RR:C19 Evidence Scale rating by reviewer:
Potentially informative. The main claims made are not strongly justified by the methods and data, but may yield some insight. The results and conclusions of the study may resemble those from the hypothetical ideal study, but there is substantial room for doubt. Decision-makers should consider this evidence only with a thorough understanding of its weaknesses, alongside other evidence and theory. Decision-makers should not consider this actionable, unless the weaknesses are clearly understood and there is other theory and evidence to further support it.
***************************************
Review: The authors present a condensed version of a manuscript that outlines the key points of a study that investigated possible blood transcriptomic markers in a group of 60 individuals (48 Long COVID patients, 12 controls). Based on transcriptomic data they performed differential gene expression analysis, followed by group-wise comparisons and multivariable logistic regression. They proposed a 2-gene signature to classify their Long-COVID patients from those without Long-COVID. Moreover, they suggest some mechanistic insight by reporting an association of “viral load status” (a constructed binary label) with the number of comorbidities (it remains unclear though which ones/how many these entail) and the number of vaccine doses (unclear what vaccine was used).
While the overall study is of interest, there is little reference as to how this study fits in with existing literature. Also, important details regarding the analysis methods are missing which limits the interpretation of the results. Most importantly, there is no (external) validation of the proposed signature presented, and all of the available data were used to derive the presented performance metric.
Detailed comments:
The introduction is lacking a brief summary of the current literature on the topic of long COVID biomarkers. The driving hypothesis of the study is not clearly presented.
A reference to the WHO criteria used for diagnosis would be helpful.
A lot of quantitative information is missing in the methods – how many patients were included (based on which criteria?), what were median (full/range follow-up times)? Where was the study performed and (how) was it approved?
How were the controls recruited? (assumingly these came to the practice for reasons other than long COVID?)
How was the acute COVID-19 infection confirmed at the time?
“Total blood viral load was determined as the sum of all individual SARSCoV-2 transcripts.” – a list of these should be provided in the supplementary material.

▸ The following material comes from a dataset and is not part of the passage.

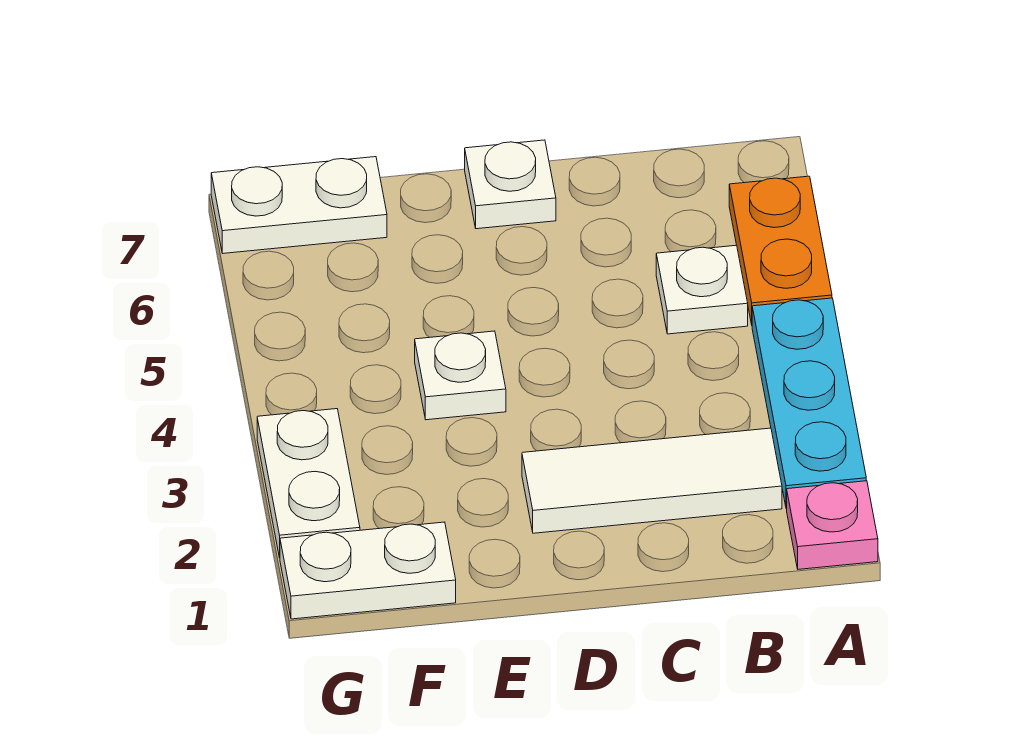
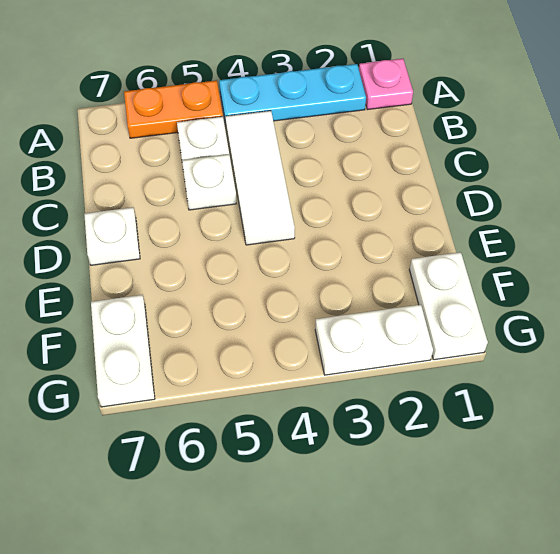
white tile B2:D2 level 1 -> white tile B4:D4 level 1
white plate E4 level 1 -> white plate C5 level 1

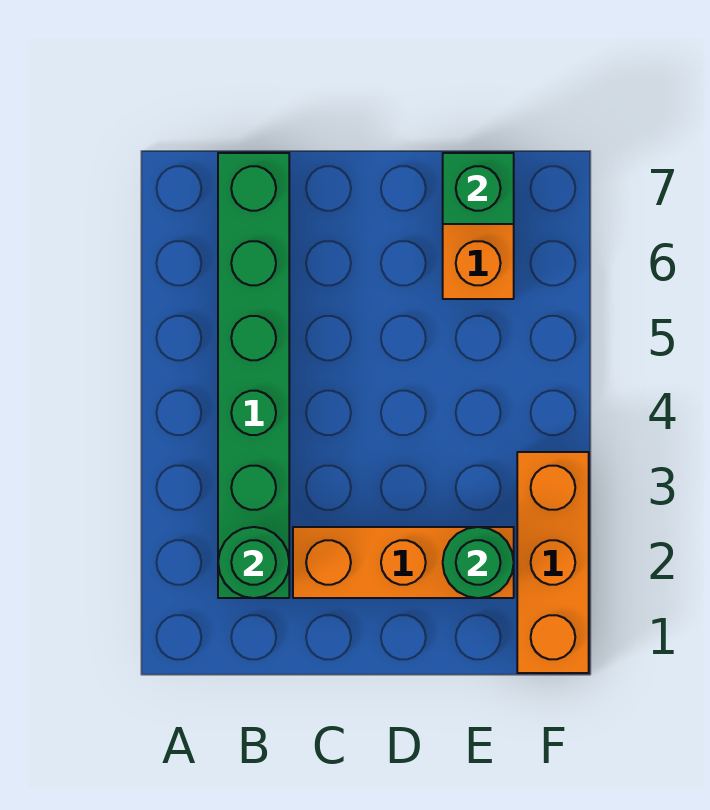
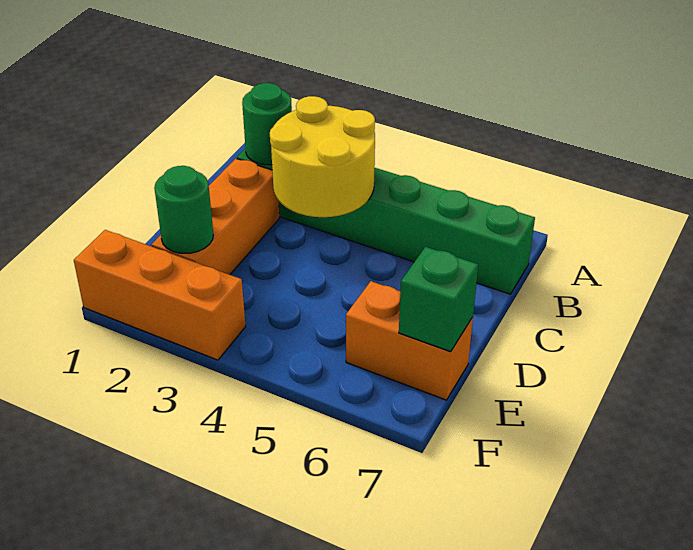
none -> yellow round brick B3:C4 level 2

What was the ROC curve analysis assessing, i.e. what were the relevant input variables here? While throughout important factors such as severity, age, time since acute infection, are mentioned, it is unclear when these were considered as confounding variables and where this was not the case. It was previously suggested that acute COVID disease severity, as well as BMI were associated with higher risk for LongCOVID. The authors should ensure to account for these confounders in their multivariate logistic regression. Age and sex alone may be insufficient. It was also unclear what variables were used in the specific analysis (i.e. just the proposed two genes or more than these?). Why were these 2 genes selected for the ROC analysis to begin with, as they were not the top associated genes (only FYN)?
It is not clear how the “cutoffs” were chosen for classification tasks (e.g. high vs low viral load groups).
Why is FYN not reported in Figure 2A?
Throughout it is unclear for which tests the authors performed multiple testing corrections and for which ones they did not – a stringent multiple testing correction is essential in the setting of omics analysis. E.g. Figure 1C? What about other pathways (it seems likely that the authors assessed more than these two pathways)?
As the authors point out: the study lacks additional validation. In particular the inclusion of all data for model fitting (i.e. ROC AUC calculation) – it would have made the study stronger to show results based on a cross-validation procedure (e.g. leave-one-out-cross-validation), particularly given the lack of independent validation.
There is very limited discussion of the findings in the context of the literature.